Do you have an infant? If you do, her share of the government debt is now $45,000. By the time she can read this article, it will have grown to at least $70,000. Worse, when she becomes a tax-paying adult, her share of the debt will far exceed her first mortgage, assuming the government leaves any money on the table for others to borrow.
In A Modest Proposal, Jonathan Swift advocated eating Irish children, both to relieve a raging famine and to keep them from becoming a future burden on the state. Today, rather than trying to save the state from the children, I propose a method of saving the children from being devoured by the state.
The Obama administration’s budget proposal will add over $1.5 trillion in debt this year alone. If further deficits persist in line with projections, this administration will add more to the national debt than all previous presidents combined. Every congressman knows that adding $1.5 trillion a year to the nation’s debt cannot be long sustained. Yet congressional Republicans’ budget proposal, which would trim a mere 5 percent off the projected deficit and just 1 percent off the total budget, is meeting a firestorm of political protest from Democrats. And even Republicans are apparently willing to let the remaining $1.44 trillion in deficit spending stand, and have shown very little backbone in addressing entitlements.
It is time to face facts. Congress is addicted to spending. For too many lawmakers, the main reason for being in Congress is to spend other folks’ money. But the problem is deeper. For thousands of entities, congressional largesse is as necessary as oxygen. Each and every one of them will fight to the death for every possible cent. Put simply, they want the money more than the average American wants to keep it from them.
If we are to believe the evidence before our eyes, Congress is incapable of bringing an end to the nation’s fiscal hemorrhaging. Neither Congress nor the executive will ever marshal the courage to do what is necessary, at least before the final catastrophic fiscal collapse arrives.
Unfortunately, the root cause of our fiscal dilemma lies within our Constitution. In one of the Founding Fathers’ rare errors, they failed to place any practical checks on the federal government’s spending or taxing powers. With fresh memories of the government’s penury during the Revolution and under the Articles of Confederation, the Founding Fathers wanted to ensure that the new United States government would never lack the necessary funds to “provide for the common defense and promote the general welfare.” Since then, as long as Congress could plausibly claim that a tax or spending measure served to improve the “general welfare,” the courts have been reluctant to interfere. In fact, if the last Congress had implemented a single-payer health-care system, supported by taxes, instead of the individual mandate, it is doubtful that any court in the land would question Obamacare’s constitutionality.
But taxes are a a dual-edged sword. As Daniel Webster argued in one of the Supreme Court’s most famous cases, “An unlimited power to tax involves, necessarily, a power to destroy.” Of course, Webster never foresaw that the federal government would one day turn its taxing powers against the nation’s economy. But that is exactly what is happening today. In its never-ending quest for revenues to support runaway spending, Congress is draining the economy of its very lifeblood — capital.

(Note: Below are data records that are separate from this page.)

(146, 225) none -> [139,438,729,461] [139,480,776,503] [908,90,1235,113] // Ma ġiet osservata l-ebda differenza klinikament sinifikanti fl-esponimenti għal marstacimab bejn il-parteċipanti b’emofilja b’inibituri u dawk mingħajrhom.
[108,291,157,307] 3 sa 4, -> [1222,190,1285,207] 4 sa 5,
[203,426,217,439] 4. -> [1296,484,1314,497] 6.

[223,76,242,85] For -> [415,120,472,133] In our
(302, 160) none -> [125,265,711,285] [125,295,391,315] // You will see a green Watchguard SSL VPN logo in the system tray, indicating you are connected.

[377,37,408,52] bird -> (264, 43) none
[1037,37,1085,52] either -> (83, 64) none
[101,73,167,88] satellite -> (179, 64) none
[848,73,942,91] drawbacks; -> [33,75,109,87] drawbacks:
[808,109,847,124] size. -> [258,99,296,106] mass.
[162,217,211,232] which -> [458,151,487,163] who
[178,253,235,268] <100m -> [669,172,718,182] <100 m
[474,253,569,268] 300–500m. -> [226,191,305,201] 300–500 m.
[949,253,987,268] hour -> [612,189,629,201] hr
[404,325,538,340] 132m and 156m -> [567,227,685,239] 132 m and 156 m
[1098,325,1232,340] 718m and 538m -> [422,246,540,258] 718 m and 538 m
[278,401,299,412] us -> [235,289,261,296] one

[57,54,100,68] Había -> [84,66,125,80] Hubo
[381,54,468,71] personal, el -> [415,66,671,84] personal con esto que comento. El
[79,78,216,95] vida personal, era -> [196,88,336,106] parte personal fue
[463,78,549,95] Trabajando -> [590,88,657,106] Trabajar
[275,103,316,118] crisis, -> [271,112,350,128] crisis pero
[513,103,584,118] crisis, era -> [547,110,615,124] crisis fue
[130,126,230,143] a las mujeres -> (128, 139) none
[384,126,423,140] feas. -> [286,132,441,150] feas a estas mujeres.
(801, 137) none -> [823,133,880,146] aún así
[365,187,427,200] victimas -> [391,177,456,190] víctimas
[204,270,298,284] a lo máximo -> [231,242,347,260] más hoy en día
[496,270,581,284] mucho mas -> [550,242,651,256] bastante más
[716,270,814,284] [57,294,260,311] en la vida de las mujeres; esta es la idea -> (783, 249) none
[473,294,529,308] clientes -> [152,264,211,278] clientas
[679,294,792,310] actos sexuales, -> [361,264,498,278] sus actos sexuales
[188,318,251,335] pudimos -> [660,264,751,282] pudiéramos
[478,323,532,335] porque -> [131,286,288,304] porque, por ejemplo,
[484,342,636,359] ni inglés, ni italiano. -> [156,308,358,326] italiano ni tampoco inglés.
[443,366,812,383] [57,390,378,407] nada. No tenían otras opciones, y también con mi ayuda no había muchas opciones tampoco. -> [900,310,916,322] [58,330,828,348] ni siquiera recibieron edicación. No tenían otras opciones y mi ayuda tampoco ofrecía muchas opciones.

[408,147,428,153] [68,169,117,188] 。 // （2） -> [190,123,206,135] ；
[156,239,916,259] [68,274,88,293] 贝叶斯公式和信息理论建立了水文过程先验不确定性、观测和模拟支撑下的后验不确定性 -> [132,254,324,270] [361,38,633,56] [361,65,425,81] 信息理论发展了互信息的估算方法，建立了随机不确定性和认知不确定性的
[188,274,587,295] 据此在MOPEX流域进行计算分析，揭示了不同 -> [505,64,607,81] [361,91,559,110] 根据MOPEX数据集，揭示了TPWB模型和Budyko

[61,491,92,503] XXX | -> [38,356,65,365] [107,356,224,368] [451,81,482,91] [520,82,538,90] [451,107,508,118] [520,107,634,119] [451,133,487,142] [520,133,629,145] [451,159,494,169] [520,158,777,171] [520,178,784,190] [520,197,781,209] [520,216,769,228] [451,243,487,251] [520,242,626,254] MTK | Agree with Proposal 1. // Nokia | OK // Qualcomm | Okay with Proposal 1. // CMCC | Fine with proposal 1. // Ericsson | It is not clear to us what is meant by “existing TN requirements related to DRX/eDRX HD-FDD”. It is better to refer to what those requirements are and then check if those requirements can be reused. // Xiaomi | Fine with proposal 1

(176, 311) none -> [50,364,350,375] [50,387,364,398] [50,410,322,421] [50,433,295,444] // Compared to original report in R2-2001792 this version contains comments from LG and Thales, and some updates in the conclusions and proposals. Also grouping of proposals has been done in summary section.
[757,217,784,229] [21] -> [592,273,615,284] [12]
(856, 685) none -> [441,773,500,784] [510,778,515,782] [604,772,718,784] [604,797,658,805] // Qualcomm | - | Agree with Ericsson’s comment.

Despite agreeing that economic growth is the cure for unemployment and our only guarantee of future prosperity, Congress and the administration continue to add burdens onto a struggling economy. Propelled by the Keynesian fantasy that every dollar the government spends is adding half as much again to the economy, Congress is spending trillions to pull us out of economic stagnation. They persist in this belief despite recent research demonstrating that every dollar Congress spends destroys 40 cents of wealth. After close to $10 trillion in federal spending in just a bit over two years, unemployment remains stubbornly high and economic growth is anemic.